## YOUR ASSIGNMENT
Continue the first-person account of starting a jewelry business for celebrity clients, beginning right after its last sentence.

## TEXT
╭──
We started this brand about, I would say close to 12 years ago and it really started in just my apartment and now it has grown into having four stores with over 70 employees and just really started as something that was bred within the celebrity industry. We cater to some of the world’s biggest celebrities, athletes, entertainers and wealthy consumers.
I attended UCLA with the hopes of being an attorney. At that time, I really loved design and talking to people. I loved interacting with different people, so being that I was in debt in my sophomore year, I needed to come up with a plan to be able to make money. I wasn’t the type to work at Baskin-Robbins. I’m an entrepreneur at heart so I really wanted to come up with something that would provide me income basically immediately. I came from a family of entrepreneurs. My father is an entrepreneur. He did his own businesses and stuff like that, so I really was brought up not so much around the corporate structure but more along the lines of family business, entrepreneur, so I saw that growing up and I think it has definitely translated later on into life. It gave me a unique approach to things and not wanting to settle.
I don’t have any specific reason. I think it was really like a gradual progression from the cheap, the inexpensive and affordable jewelry I was selling on campus knowing that there was a ceiling to how much I could really grow that business. I needed something a bit more scalable. Like I said, being that we’re in Los Angeles, being that I had greater accessibility to some of these high net-worth people, I chose to do the jewelry business to dive into business in general. To be quite honest with you, I love designing and it was just a natural progression from what I was doing in college to what I do now.
Well really what was I doing is I would hand draw designs and I would show those designs. To be quite honest, I would take clippings from other people’s jewelry catalogues and say, “I can make this. I can make this. I can make this.” I kind of self-taught myself the process and what it takes from start to finish on how to make a piece. In the beginning, essentially everything was outsourced, but as time went on, we started our own manufacturing facility. Now, everything is done inhouse from the design to manufacturing.
Once I got the client and I sold them on the design that I drew, I had to figure a way how I was going to make this work and how I was going to make it so that I made profit. Essentially what I did is I used the deposit that he gave me, $40,000. He was a former New York Knicks player, Anthony Mason. He was the first client I ever had. I went to the jewelry district in Downtown Los Angeles and met with different jewelers and literally asked them every possible question I could ask them. I outsourced the manufacturing to them, but I want to know how was it made from the beginning to the end. I asked 1,000 questions until I got a better idea of how they did it. Piece by piece, I would eliminate the outsourcing process and I would bring everything in-house. Of course, that happened over a course of 4-5 years but eventually, we became a complete vertical operation.
╰──
## INPUT DATA
╭──
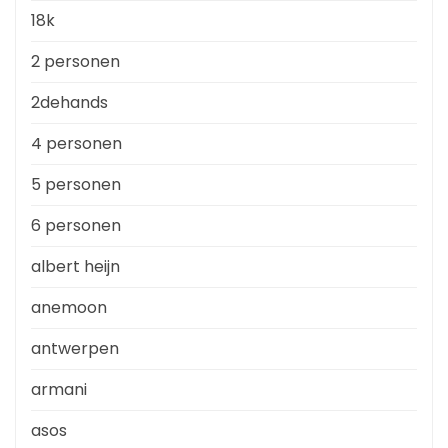
18k
2 personen
2dehands
4 personen
5 personen
6 personen
albert heijn
anemoon
antwerpen
armani
asos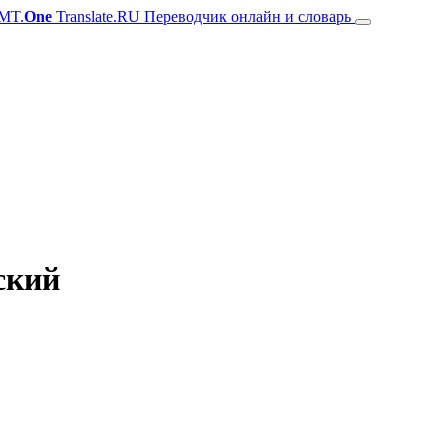
MT.
One
Translate.RU Переводчик онлайн и словарь
ский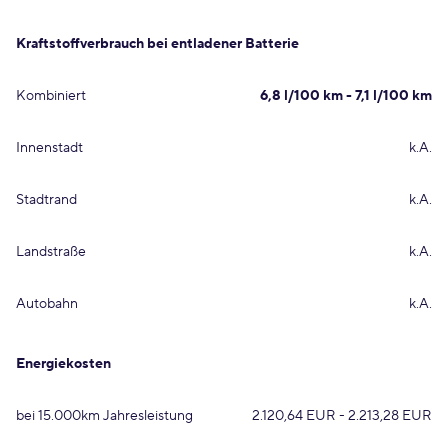
Kraftstoffverbrauch bei entladener Batterie
Kombiniert
6,8 l/100 km - 7,1 l/100 km
Innenstadt
k.A.
Stadtrand
k.A.
Landstraße
k.A.
Autobahn
k.A.
Energiekosten
bei 15.000km Jahresleistung
2.120,64 EUR - 2.213,28 EUR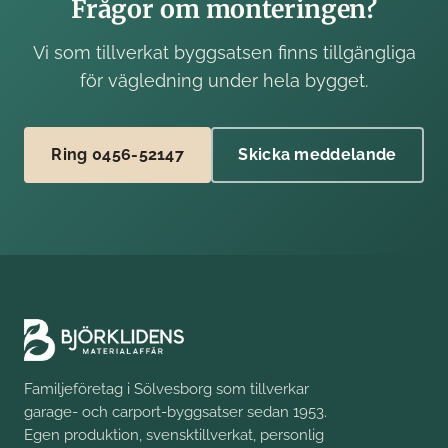
Frågor om monteringen?
Vi som tillverkat byggsatsen finns tillgängliga
för vägledning under hela bygget.
Ring 0456-52147
Skicka meddelande
Familjeföretag i Sölvesborg som tillverkar
garage- och carport-byggsatser sedan 1953.
Egen produktion, svensktillverkat, personlig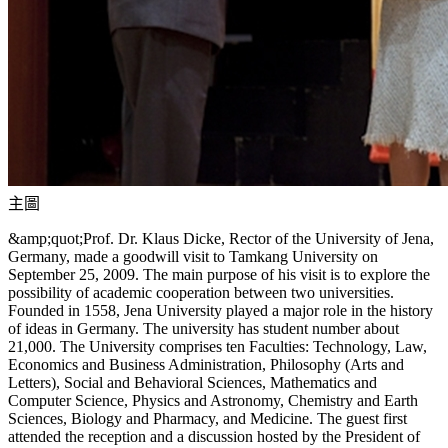
主圖
&amp;quot;Prof. Dr. Klaus Dicke, Rector of the University of Jena,
Germany, made a goodwill visit to Tamkang University on
September 25, 2009. The main purpose of his visit is to explore the
possibility of academic cooperation between two universities.
Founded in 1558, Jena University played a major role in the history
of ideas in Germany. The university has student number about
21,000. The University comprises ten Faculties: Technology, Law,
Economics and Business Administration, Philosophy (Arts and
Letters), Social and Behavioral Sciences, Mathematics and
Computer Science, Physics and Astronomy, Chemistry and Earth
Sciences, Biology and Pharmacy, and Medicine. The guest first
attended the reception and a discussion hosted by the President of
╰──
## REPLY
Starting a business, you don’t know where the business is going to take you and as your environment changes, as circumstance changes, your strategy changes. We’re a little bit more structured now where we do have a strategy moving forward. We do look forward to opening more doors and opening more boutiques around the world and just really developing the brand whereas in the past when all you are doing is going from transaction to transaction and not really thinking that far ahead, now we do think further ahead but like I said, the environment dictates the changes ahead. Right now, our path is clear. We want to open doors and kind of really grow the brand.
Well, let’s put it this way, I had no strategy. At the end of the day when you’re selling jewelry, you’re not really selling jewelry – you’re selling yourself. I understood from day one that when I’m approaching a client, before they see the jewelry, before they buy into anything, they have to buy into me – they have to buy into Jason. The good service and quality products is what keeps them coming back. I really worked harder at maintaining my clients than I was at going out and getting new ones because I knew that organically through word of mouth, I would eventually get in more clients, which is exactly what happened.
It really is all about relationships. We worked very, very hard to connect the dots and worked those relationships. More importantly, like, people say, “Oh it must be so hard to get to celebrities,” and it is. Once you’re in the circle, it becomes much easier, but I’m also the same person. I never discounted the assistant, the security, the barber. You got to say hi to everybody. You got to be nice to everybody. Shake everyone’s hand and treat everyone with the same amount of respect as if they were celebrity too because it is those people that will put you in the room with the client that you want to be in front of.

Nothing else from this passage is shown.